Comedy Central television hosts Jon Stewart and Colbert began to influence the political dialogue, and throughout the last decade other personalities and late-night entertainment programs followed suit.
“Pretty soon we had this really rich and healthy environment of civic discussion taking place in the idiom of comedy, sometimes more effectively than the civic discussions taking place in the idiom of journalism,” Thompson said.
Such pointed satire doesn’t just hold up a mirror to lawmakers and the political process, he said.
“Maybe more importantly than what those guys say about politics is what they end up saying about how television media cover politics,” he said, referring to the 24-hour news cycle pioneered by CNN, Fox News and MSNBC.
“On a good night of ‘The Daily Show’ and ‘The Colbert Report,’ some of that stuff is the most trenchant commentary on the politics of the day in any media,” he said. “Part of a balanced diet of civic information now includes some of this comedy.”
There’s no shortage of political news or humor in sight as Phillips-Sandy and Durst gear up for the 2012 presidential race and continue to tackle Congress’s low approval ratings.

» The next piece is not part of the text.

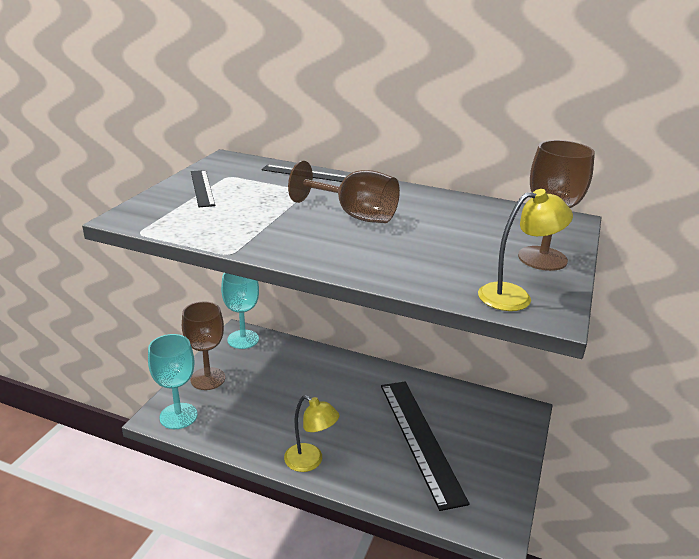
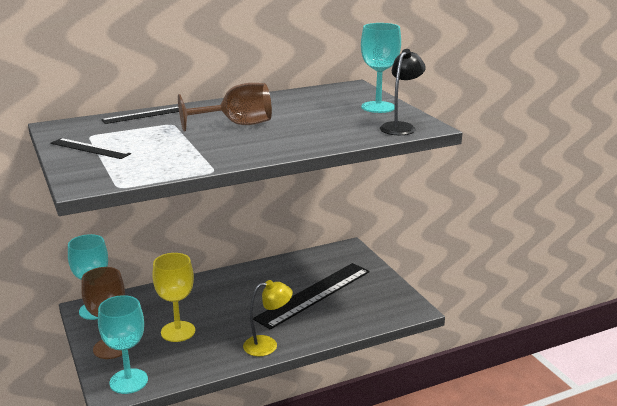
camera: 45 degrees left, 5 degrees down
black ruler [381,382,470,511] -> black ruler turned 75 degrees counterclockwise [253,263,370,330]
yellow lamp [478,189,573,311] -> black lamp [380,49,426,135]
brown goblet [518,140,595,271] -> turquoise goblet [361,23,401,113]
none -> yellow goblet [152,253,195,342]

“The political circus is so much bigger and richer than I think the mainstream media will tell you sometimes,” Phillips-Sandy said. “Someone is always going to say something worth making fun of.”
When Kimmel takes the stage Saturday to poke fun at our nation’s leaders and the dysfunctional nature of politics, it’s fair to say he’ll be biting the proverbial hand that feeds him.
“That’s the funny thing: If we ever really got to a utopia, if we ever got a really, really good president who was doing all the right things and doing them effectively, if we ever had a truly functional and ethical and efficient and intelligent journalism operation and all that kind of stuff, utopia would put comedians out of business,” Thompson said with a laugh.